> [WORK REQUEST]: Only the lines from the one containing "ದಿನಗಳವರೆಗೂ ಗೋಪ್ಯವಾಗೇ ಉಳಿದಿತ್ತು." to the end of the entries should be written out, each exactly as it stands, both ends included.
-- EXERCISE INPUT follows --
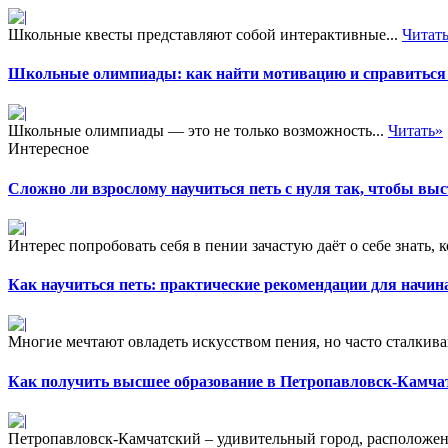
Школьные квесты представляют собой интерактивные...
Читат
Школьные олимпиады: как найти мотивацию и справиться 
Школьные олимпиады — это не только возможность...
Читать»
Интересное
Сложно ли взрослому научиться петь с нуля так, чтобы выс
Интерес попробовать себя в пении зачастую даёт о себе знать, к
Как научиться петь: практические рекомендации для начи
Многие мечтают овладеть искусством пения, но часто сталкива
Как получить высшее образование в Петропавловск-Камча
Петропавловск-Камчатский – удивительный город, расположен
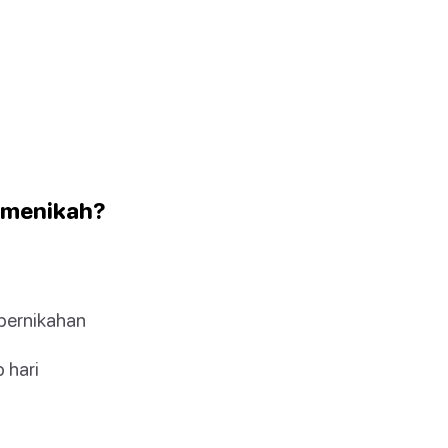
k menikah?
pernikahan
 hari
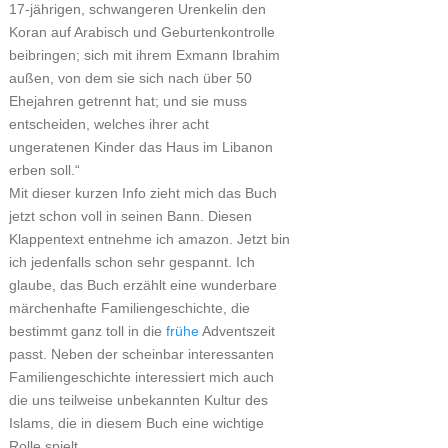
17-jährigen, schwangeren Urenkelin den
Koran auf Arabisch und Geburtenkontrolle
beibringen; sich mit ihrem Exmann Ibrahim
außen, von dem sie sich nach über 50
Ehejahren getrennt hat; und sie muss
entscheiden, welches ihrer acht
ungeratenen Kinder das Haus im Libanon
erben soll.“
Mit dieser kurzen Info zieht mich das Buch
jetzt schon voll in seinen Bann. Diesen
Klappentext entnehme ich amazon. Jetzt bin
ich jedenfalls schon sehr gespannt. Ich
glaube, das Buch erzählt eine wunderbare
märchenhafte Familiengeschichte, die
bestimmt ganz toll in die
frühe
Adventszeit
passt. Neben der scheinbar interessanten
Familiengeschichte interessiert mich auch
die uns teilweise unbekannten Kultur des
Islams, die in diesem Buch eine wichtige
Rolle spielt.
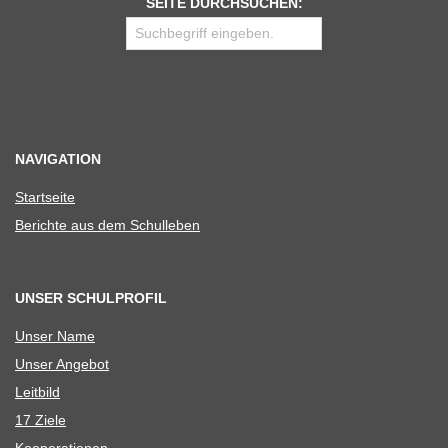
SEITE DURCHSUCHEN:
NAVIGATION
Start­seite
Berichte aus dem Schulleben
UNSER SCHULPROFIL
Unser Name
Unser Ange­bot
Leit­bild
17 Ziele
Koope­ra­tio­nen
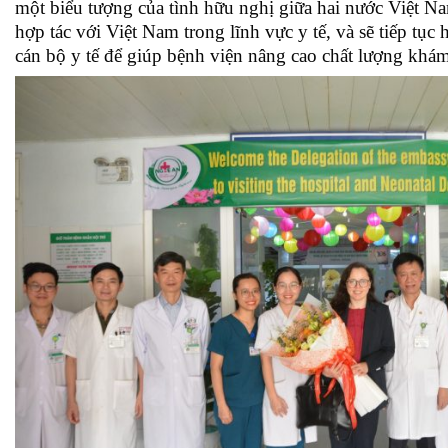
một biểu tượng của tình hữu nghị giữa hai nước Việt N
hợp tác với Việt Nam trong lĩnh vực y tế, và sẽ tiếp tụ
cán bộ y tế để giúp bệnh viện nâng cao chất lượng khá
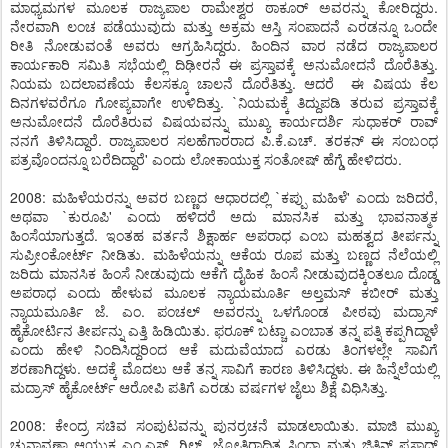
ಮಾಧ್ಯಮಗಳ ಮೂಲಕ ರಾಜ್ಯಪಾಲ ರಾಮೇಶ್ವರ ಠಾಕೂರ್ ಅವರನ್ನು ಕೋರಿದ್ದರು.
ನೇರವಾಗಿ ಲಂಚ ಪಡೆಯುವುದು ಮತ್ತು ಅಕ್ರಮ ಆಸ್ತಿ ಸಂಪಾದನೆ ಎರಡನ್ನೂ ಒಂದೇ
ರೀತಿ ನೋಡುವಂತೆ ಅವರು ಆಗ್ರಹಿಸಿದ್ದರು. ಹಿಂದಿನ ವಾರ ನಡೆದ ರಾಜ್ಯಪಾಲರ
ಕಾರ್ಯಕಾರಿ ಸಮಿತಿ ಸಭೆಯಲ್ಲಿ ದಿಢೀರನೆ ಈ ಪ್ರಸ್ತಾವಕ್ಕೆ ಅನುಮೋದನೆ ದೊರೆತಿತ್ತು.
ನಿಯಮ ಬದಲಾವಣೆಯ ಕೆಲಸಕ್ಕೂ ಚಾಲನೆ ದೊರೆತಿತ್ತು. ಆದರೆ ಈ ವಿಷಯ ಕೆಲ
ದಿನಗಳವರೆಗೂ ಗೋಪ್ಯವಾಗೇ ಉಳಿದಿತ್ತು. `ನಿಯಮಕ್ಕೆ ತಿದ್ದುಪಡಿ ತರುವ ಪ್ರಸ್ತಾವಕ್ಕೆ
ಅನುಮೋದನೆ ದೊರೆತಿರುವ ವಿಷಯವನ್ನು ಮುಖ್ಯ ಕಾರ್ಯದರ್ಶಿ ಸುಧಾಕರ್ ರಾವ್
ನನಗೆ ತಿಳಿಸಿದ್ದಾರೆ. ರಾಜ್ಯಪಾಲರ ಸಲಹೆಗಾರರಾದ ಪಿ.ಕೆ.ಎಚ್. ತರಕನ್ ಈ ಸಂಬಂಧ
ಪತ್ರವೊಂದನ್ನೂ ಬರೆದಿದ್ದಾರೆ' ಎಂದು ಲೋಕಾಯುಕ್ತ ಸಂತೋಷ್ ಹೆಗ್ಡೆ ಹೇಳಿದರು.
2008: ಮಹಿಳೆಯರನ್ನು ಅವರ ಬಣ್ಣದ ಆಧಾರದಲ್ಲಿ `ಕಪ್ಪು ಮಹಿಳೆ' ಎಂದು ಜರಿದರೆ,
ಅಥವಾ `ಕುರೂಪಿ' ಎಂದು ಹಳಿದರೆ ಅದು ಮಾನಸಿಕ ಮತ್ತು ಭಾವನಾತ್ಮಕ
ಹಿಂಸೆಯಾಗುತ್ತದೆ. ಇಂತಹ ವರ್ತನೆ ಶಿಕ್ಷಾರ್ಹ ಅಪರಾಧ ಎಂಬ ಮಹತ್ವದ ತೀರ್ಪನ್ನು
ಸುಪ್ರೀಂಕೋರ್ಟ್ ನೀಡಿತು. ಮಹಿಳೆಯನ್ನು ಆಕೆಯ ರೂಪ ಮತ್ತು ಬಣ್ಣದ ನೆಲೆಯಲ್ಲಿ
ಜರಿದು ಮಾನಸಿಕ ಹಿಂಸೆ ನೀಡುವುದು ಆಕೆಗೆ ದೈಹಿಕ ಹಿಂಸೆ ನೀಡುವುದಕ್ಕಿಂತಲೂ ದೊಡ್ಡ
ಅಪರಾಧ ಎಂದು ಹೇಳುವ ಮೂಲಕ ನ್ಯಾಯಮೂರ್ತಿ ಅಲ್ತಮಸ್ ಕಬೀರ್ ಮತ್ತು
ನ್ಯಾಯಮೂರ್ತಿ ಜೆ. ಎಂ. ಪಂಚಲ್ ಅವರನ್ನು ಒಳಗೊಂಡ ಪೀಠವು ಮದ್ರಾಸ್
ಹೈಕೋರ್ಟಿನ ತೀರ್ಪನ್ನು ಎತ್ತಿ ಹಿಡಿಯಿತು. ಫರೂಕ್ ಬಟ್ಚಾ ಎಂಬಾತ ತನ್ನ ಪತ್ನಿ ಕಪ್ಪಗಿದ್ದಾಳೆ
ಎಂದು ಹೇಳಿ ನಿಂದಿಸಿದ್ದರಿಂದ ಆಕೆ ಮದುವೆಯಾದ ಎರಡು ತಿಂಗಳಲ್ಲೇ ಸಾವಿಗೆ
ಶರಣಾಗಿದ್ದಳು. ಅದಕ್ಕೆ ಮೊದಲು ಆಕೆ ತನ್ನ ಸಾವಿಗೆ ಕಾರಣ ತಿಳಿಸಿದ್ದಳು. ಈ ಹಿನ್ನೆಲೆಯಲ್ಲಿ
ಮದ್ರಾಸ್ ಹೈಕೋರ್ಟ್ ಆರೋಪಿ ಪತಿಗೆ ಎರಡು ವರ್ಷಗಳ ಜೈಲು ಶಿಕ್ಷೆ ವಿಧಿಸಿತ್ತು.
2008: ಕೇಂದ್ರ ಸಚಿವ ಸಂಪುಟವನ್ನು ಪುನರ್ರಚನೆ ಮಾಡಲಾಯಿತು. ಮಾಜಿ ಮುಖ್ಯ
ಚುನಾವಣಾ ಆಯುಕ್ತ ಎಂ.ಎಸ್. ಗಿಲ್, ಜ್ಯೋತಿರಾದಿತ್ಯ ಸಿಂಧ್ಯಾ ಮತ್ತು ಜಿತಿನ್ ಪ್ರಸಾದ್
-- EXERCISE INPUT concluded --
> [SOLVED PROBLEM]:
ದಿನಗಳವರೆಗೂ ಗೋಪ್ಯವಾಗೇ ಉಳಿದಿತ್ತು. `ನಿಯಮಕ್ಕೆ ತಿದ್ದುಪಡಿ ತರುವ ಪ್ರಸ್ತಾವಕ್ಕೆ
ಅನುಮೋದನೆ ದೊರೆತಿರುವ ವಿಷಯವನ್ನು ಮುಖ್ಯ ಕಾರ್ಯದರ್ಶಿ ಸುಧಾಕರ್ ರಾವ್
ನನಗೆ ತಿಳಿಸಿದ್ದಾರೆ. ರಾಜ್ಯಪಾಲರ ಸಲಹೆಗಾರರಾದ ಪಿ.ಕೆ.ಎಚ್. ತರಕನ್ ಈ ಸಂಬಂಧ
ಪತ್ರವೊಂದನ್ನೂ ಬರೆದಿದ್ದಾರೆ' ಎಂದು ಲೋಕಾಯುಕ್ತ ಸಂತೋಷ್ ಹೆಗ್ಡೆ ಹೇಳಿದರು.
2008: ಮಹಿಳೆಯರನ್ನು ಅವರ ಬಣ್ಣದ ಆಧಾರದಲ್ಲಿ `ಕಪ್ಪು ಮಹಿಳೆ' ಎಂದು ಜರಿದರೆ,
ಅಥವಾ `ಕುರೂಪಿ' ಎಂದು ಹಳಿದರೆ ಅದು ಮಾನಸಿಕ ಮತ್ತು ಭಾವನಾತ್ಮಕ
ಹಿಂಸೆಯಾಗುತ್ತದೆ. ಇಂತಹ ವರ್ತನೆ ಶಿಕ್ಷಾರ್ಹ ಅಪರಾಧ ಎಂಬ ಮಹತ್ವದ ತೀರ್ಪನ್ನು
ಸುಪ್ರೀಂಕೋರ್ಟ್ ನೀಡಿತು. ಮಹಿಳೆಯನ್ನು ಆಕೆಯ ರೂಪ ಮತ್ತು ಬಣ್ಣದ ನೆಲೆಯಲ್ಲಿ
ಜರಿದು ಮಾನಸಿಕ ಹಿಂಸೆ ನೀಡುವುದು ಆಕೆಗೆ ದೈಹಿಕ ಹಿಂಸೆ ನೀಡುವುದಕ್ಕಿಂತಲೂ ದೊಡ್ಡ
ಅಪರಾಧ ಎಂದು ಹೇಳುವ ಮೂಲಕ ನ್ಯಾಯಮೂರ್ತಿ ಅಲ್ತಮಸ್ ಕಬೀರ್ ಮತ್ತು
ನ್ಯಾಯಮೂರ್ತಿ ಜೆ. ಎಂ. ಪಂಚಲ್ ಅವರನ್ನು ಒಳಗೊಂಡ ಪೀಠವು ಮದ್ರಾಸ್
ಹೈಕೋರ್ಟಿನ ತೀರ್ಪನ್ನು ಎತ್ತಿ ಹಿಡಿಯಿತು. ಫರೂಕ್ ಬಟ್ಚಾ ಎಂಬಾತ ತನ್ನ ಪತ್ನಿ ಕಪ್ಪಗಿದ್ದಾಳೆ
ಎಂದು ಹೇಳಿ ನಿಂದಿಸಿದ್ದರಿಂದ ಆಕೆ ಮದುವೆಯಾದ ಎರಡು ತಿಂಗಳಲ್ಲೇ ಸಾವಿಗೆ
ಶರಣಾಗಿದ್ದಳು. ಅದಕ್ಕೆ ಮೊದಲು ಆಕೆ ತನ್ನ ಸಾವಿಗೆ ಕಾರಣ ತಿಳಿಸಿದ್ದಳು. ಈ ಹಿನ್ನೆಲೆಯಲ್ಲಿ
ಮದ್ರಾಸ್ ಹೈಕೋರ್ಟ್ ಆರೋಪಿ ಪತಿಗೆ ಎರಡು ವರ್ಷಗಳ ಜೈಲು ಶಿಕ್ಷೆ ವಿಧಿಸಿತ್ತು.
2008: ಕೇಂದ್ರ ಸಚಿವ ಸಂಪುಟವನ್ನು ಪುನರ್ರಚನೆ ಮಾಡಲಾಯಿತು. ಮಾಜಿ ಮುಖ್ಯ
ಚುನಾವಣಾ ಆಯುಕ್ತ ಎಂ.ಎಸ್. ಗಿಲ್, ಜ್ಯೋತಿರಾದಿತ್ಯ ಸಿಂಧ್ಯಾ ಮತ್ತು ಜಿತಿನ್ ಪ್ರಸಾದ್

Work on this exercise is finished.